12/01/2008

Catch a Titan by the Toe

"Tanksgiving Weekend" is over and the Imperials came out on top at the local GW store, despite the opposing side's best efforts, recycling their tanks, and attacks from other stores around the country. The Judicum Divinia, my Warlord Titan, once again wound up face down on the table, -- no, not because of it's construction, because of enemy fire-- but no apocalyptic explosion for her. Regrettably, the much anticipated face off with my buddy cyborgtrucker's BaneLord never happened. I'm thinking Grandfather Nurgle didn't like his pursuit of things Khorne and visited him with a sinus headache per his own blog.

I had the pleasure of playing across from not only my son, who's Chaos baneblade nearly singlehandedly blew away my Titan, not only next to my friend Cain who's tank line remained pristine until the last turn and killed much Tau filth, but across from another guy named Mike who, frankly, looks like a retired Space Wolf and clearly has a passion for all things Orky. I'm kicking myself for not getting shots of his work, but any Ork Horde that rapes the Tau for their vehicles and nails tank treads to them has my vote for Warboss!

At this Tanksgiving weekend, GW stores from across the country could attack one another's tables. While we accosted no one, the repeated highlight of the day was the pregnant pause on the phone when other stores attacking us learned they'd have a Warlord Titan's apocalyptic missle launcher to contend with. The Divinia killed many Basilisk tanks and crews nation wide. The Detroit store in particular felt our wrath as they couldn't seem to leave Philly alone. The Philly store called up and asked for help. So my Titan missiled Detroit, Cain's and my Vultures flew over there and strafed their tables and Mike used a strategic asset to drop a boulder on their lines from orbit. That pretty much ended the store to store attacks.

After absorbing more fire than probably even the modified event rules should have allowed, my Warlord was taken out by the toe, literally. An ork vehicle piloted recklessly and bravely by Mike's daughter crashed it's deathroller right into the middle toe of my titan and easily claimed its last structure point. Awesome!! My Inquisitorial Chimera once again put the fear of the Emperor into it foes, ramming an Ork battlewagon -- I didn't realize it was a battlewagon -- and taking a toll with it's autogun turret, coming through unscathed once again!
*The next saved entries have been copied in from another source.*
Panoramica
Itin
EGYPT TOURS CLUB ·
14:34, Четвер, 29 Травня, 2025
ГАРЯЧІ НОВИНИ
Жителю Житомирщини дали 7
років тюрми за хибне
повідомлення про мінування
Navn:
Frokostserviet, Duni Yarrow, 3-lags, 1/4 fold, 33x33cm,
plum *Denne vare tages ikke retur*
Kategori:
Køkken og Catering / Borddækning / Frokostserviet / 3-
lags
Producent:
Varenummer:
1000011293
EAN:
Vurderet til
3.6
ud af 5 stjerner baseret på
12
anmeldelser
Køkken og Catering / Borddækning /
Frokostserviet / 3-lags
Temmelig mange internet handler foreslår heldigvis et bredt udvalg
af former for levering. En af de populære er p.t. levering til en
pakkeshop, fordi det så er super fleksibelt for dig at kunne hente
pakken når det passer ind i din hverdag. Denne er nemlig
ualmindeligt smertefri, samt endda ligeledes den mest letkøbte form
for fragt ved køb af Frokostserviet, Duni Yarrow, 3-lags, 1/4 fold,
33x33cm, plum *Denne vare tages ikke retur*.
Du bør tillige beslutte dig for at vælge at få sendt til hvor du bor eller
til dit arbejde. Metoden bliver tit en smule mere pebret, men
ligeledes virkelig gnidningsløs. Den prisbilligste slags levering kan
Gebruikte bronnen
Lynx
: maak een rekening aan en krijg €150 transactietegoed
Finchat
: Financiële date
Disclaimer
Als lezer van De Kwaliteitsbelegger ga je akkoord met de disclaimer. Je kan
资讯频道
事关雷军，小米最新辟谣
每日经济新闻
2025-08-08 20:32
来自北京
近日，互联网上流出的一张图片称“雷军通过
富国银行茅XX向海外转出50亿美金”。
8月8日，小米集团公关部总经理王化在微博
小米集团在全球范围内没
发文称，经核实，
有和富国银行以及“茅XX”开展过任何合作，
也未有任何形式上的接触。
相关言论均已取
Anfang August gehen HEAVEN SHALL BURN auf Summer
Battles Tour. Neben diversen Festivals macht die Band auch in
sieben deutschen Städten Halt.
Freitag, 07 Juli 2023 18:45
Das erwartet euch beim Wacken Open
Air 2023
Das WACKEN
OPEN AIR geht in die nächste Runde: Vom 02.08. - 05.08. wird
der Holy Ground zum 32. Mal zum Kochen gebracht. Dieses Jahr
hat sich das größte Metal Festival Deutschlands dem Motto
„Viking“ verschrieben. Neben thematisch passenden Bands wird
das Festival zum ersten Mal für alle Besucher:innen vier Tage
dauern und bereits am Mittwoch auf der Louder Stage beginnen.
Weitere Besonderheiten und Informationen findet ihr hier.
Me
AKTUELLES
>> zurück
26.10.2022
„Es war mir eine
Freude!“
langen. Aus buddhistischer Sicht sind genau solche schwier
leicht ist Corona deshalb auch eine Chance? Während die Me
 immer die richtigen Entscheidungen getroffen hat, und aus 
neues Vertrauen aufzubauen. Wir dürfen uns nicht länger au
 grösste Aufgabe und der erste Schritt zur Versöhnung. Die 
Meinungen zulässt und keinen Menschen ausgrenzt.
But the icing on this cake is that my Space Wolves Predator gets a Monolith silhouette on it. I know it wasn't a "real" game of 40K, but that little under-armored tank killed more than it's share including the Monolith bearing down on it.

All around a great event!

1 comment:

  1. Sorry Dave. Pain won out over fun. But you drop me a line and you, your son and I can get together for a Titan face-off. I'll even run a bottle brush through my sinuses just to be on the safe side that day!